Umm, my proposal was to ignore the opinion of the ITU in this matter as in everything else.
They can define UTC how they like. I want something that works robustly and predictably with no requirements to update tables of leap seconds.
And by robustly, I certainly do not mean people have to test corner cases that will occur one time in 50 million.
On Tue, Jan 3, 2017 at 1:11 AM, Joe Touch <touch@xxxxxxx> wrote:
On 1/1/2017 11:24 AM, Phillip Hallam-Baker wrote:
To have a complete solution, the way forward would be to require systems using PIT to use the 'time smear' approach that has been pioneered by Akamai and is now used by Amazon, Google, etc. albeit in slightly different and non standard ways.
Using time smearing, a program will never emit the time value 12:59:60 as demanded by the standard. Instead the leap second is added to the machine gradually over the course of 20 or 24 hours.
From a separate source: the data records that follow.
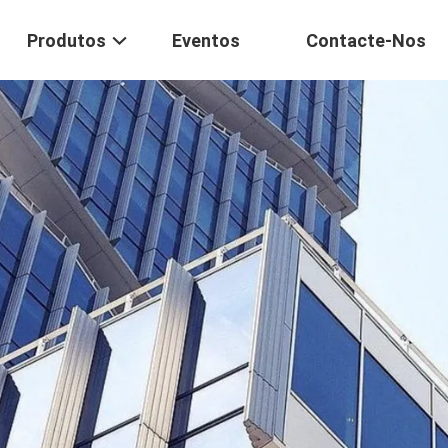
Produtos
Eventos
Contacte-Nos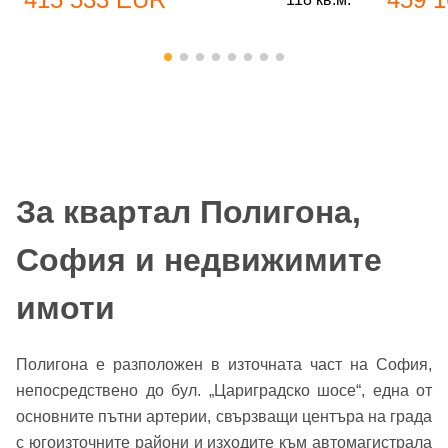
За квартал Полигона,
София и недвижимите
имоти
Полигона е разположен в източната част на София,
непосредствено до бул. „Цариградско шосе“, една от
основните пътни артерии, свързващи центъра на града
с югоизточните райони и изходите към автомагистрала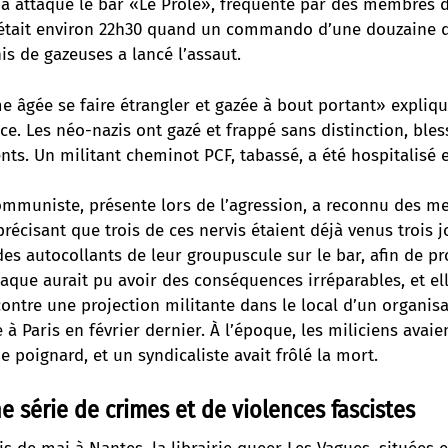
 a attaqué le bar «Le Prolé», fréquenté par des membres d
était environ 22h30 quand un commando d’une douzaine d
s de gazeuses a lancé l’assaut.
me âgée se faire étrangler et gazée à bout portant» expli
ce. Les néo-nazis ont gazé et frappé sans distinction, ble
ents. Un militant cheminot PCF, tabassé, a été hospitalisé 
ommuniste, présente lors de l’agression, a reconnu des m
précisant que trois de ces nervis étaient déjà venus trois j
es autocollants de leur groupuscule sur le bar, afin de p
ttaque aurait pu avoir des conséquences irréparables, et el
ontre une projection militante
dans le local d’un organis
e à Paris en février dernier. À l’époque, les miliciens avaie
e poignard, et un syndicaliste avait frôlé la mort.
e série de crimes et de violences fascistes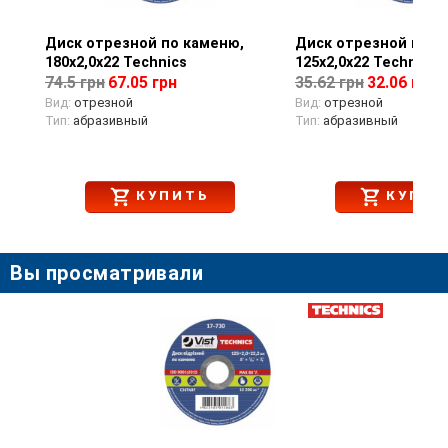
охлаждать инструмент во время работы.
Используется с ручной угловой шлифмашиной.
Диск отрезной по каменю,
Просмотр товара
Диск отрезной по к
Просмотр тов
Посадочный диаметр 22,2 мм.
180х2,0х22 Technics
125х2,0х22 Technics
74.5 грн
67.05 грн
35.62 грн
32.06 грн
Вид:
отрезной
Вид:
отрезной
Тип:
абразивный
Тип:
абразивный
КУПИТЬ
КУПИТ
Вы просматривали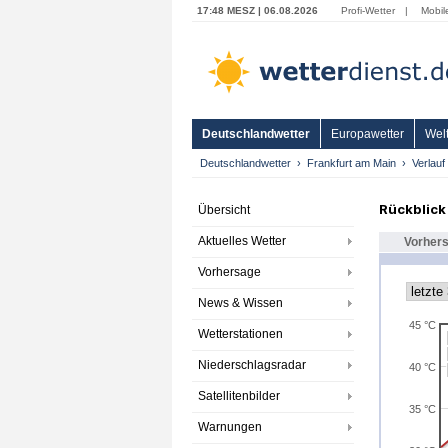
17:48 MESZ | 06.08.2026
Profi-Wetter
|
Mobil
Deutschlandwetter
Europawetter
Welt
Deutschlandwetter
Frankfurt am Main
Verlauf
Rückblick
Übersicht
Aktuelles Wetter
Vorher
Vorhersage
News & Wissen
45 °C
Wetterstationen
Niederschlagsradar
40 °C
Satellitenbilder
35 °C
Warnungen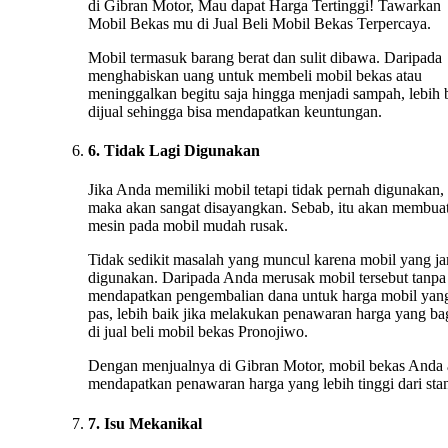
di Gibran Motor, Mau dapat Harga Tertinggi! Tawarkan
Mobil Bekas mu di Jual Beli Mobil Bekas Terpercaya.
Mobil termasuk barang berat dan sulit dibawa. Daripada
menghabiskan uang untuk membeli mobil bekas atau
meninggalkan begitu saja hingga menjadi sampah, lebih 
dijual sehingga bisa mendapatkan keuntungan.
6. Tidak Lagi Digunakan
Jika Anda memiliki mobil tetapi tidak pernah digunakan,
maka akan sangat disayangkan. Sebab, itu akan membua
mesin pada mobil mudah rusak.
Tidak sedikit masalah yang muncul karena mobil yang ja
digunakan. Daripada Anda merusak mobil tersebut tanpa
mendapatkan pengembalian dana untuk harga mobil yan
pas, lebih baik jika melakukan penawaran harga yang ba
di jual beli mobil bekas Pronojiwo.
Dengan menjualnya di Gibran Motor, mobil bekas Anda
mendapatkan penawaran harga yang lebih tinggi dari stan
7. Isu Mekanikal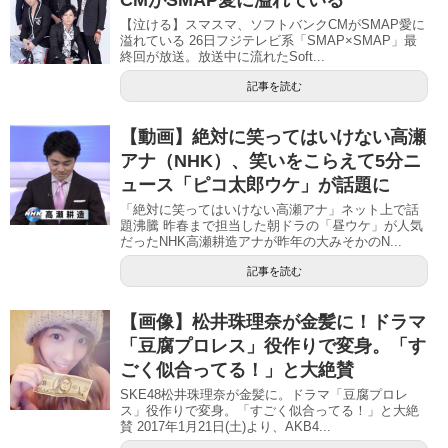
CMがSMAP愛に溢れている
【泣ける】スマスマ、ソフトバンクCMがSMAP愛に
溢れている 26日フジテレビ系「SMAP×SMAP」最
終回が放送。放送中に流れたSoft...
記事を読む
【動画】絶対に笑ってはいけない高瀬
アナ（NHK）、笑いをこらえて5分ニ
ュース「ピコ太郎ウケ」が話題に
「絶対に笑ってはいけない高瀬アナ」ネット上で話
題沸騰 昨春まで担当した朝ドラの「昼ウケ」が人気
だったNHK高瀬耕造アナが昨年の大みそかのN...
記事を読む
【画像】松井珠理奈が金髪に！ドラマ
「豆腐プロレス」役作りで変身。「す
ごく似合ってる！」と大絶賛
SKE48松井珠理奈が金髪に。ドラマ「豆腐プロレ
ス」役作りで変身。「すごく似合ってる！」と大絶
賛 2017年1月21日(土)より、AKB4...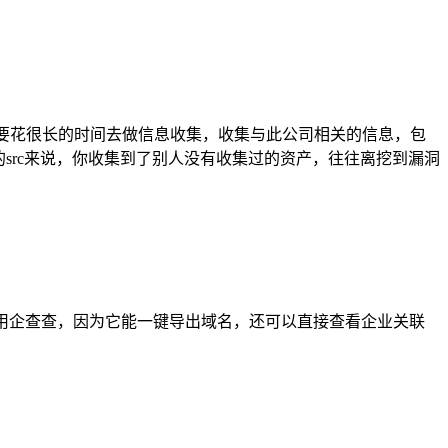
需要花很长的时间去做信息收集，收集与此公司相关的信息，包
src来说，你收集到了别人没有收集过的资产，往往离挖到漏洞
个人更喜欢用企查查，因为它能一键导出域名，还可以直接查看企业关联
This avoids the need to emit a time value that could cause a system to fail at the cost of a modest difference between the purported and actual value.
Smearing leads to differing interpretations of elapsed time for two reasons:
1) smearing isn't unambiguously specified
2) smearing doesn't match the clock standards set by the ITU (who defines UTC)
A "complete" solution would have several properties:
- it would always indicate the correct UTC time
- it would calculate time differences accurately
There's no clear reason why that solution can't be split into parts, e.g., using Unix time to calculate time differences and a (complex) converter to deal with UTC leap seconds.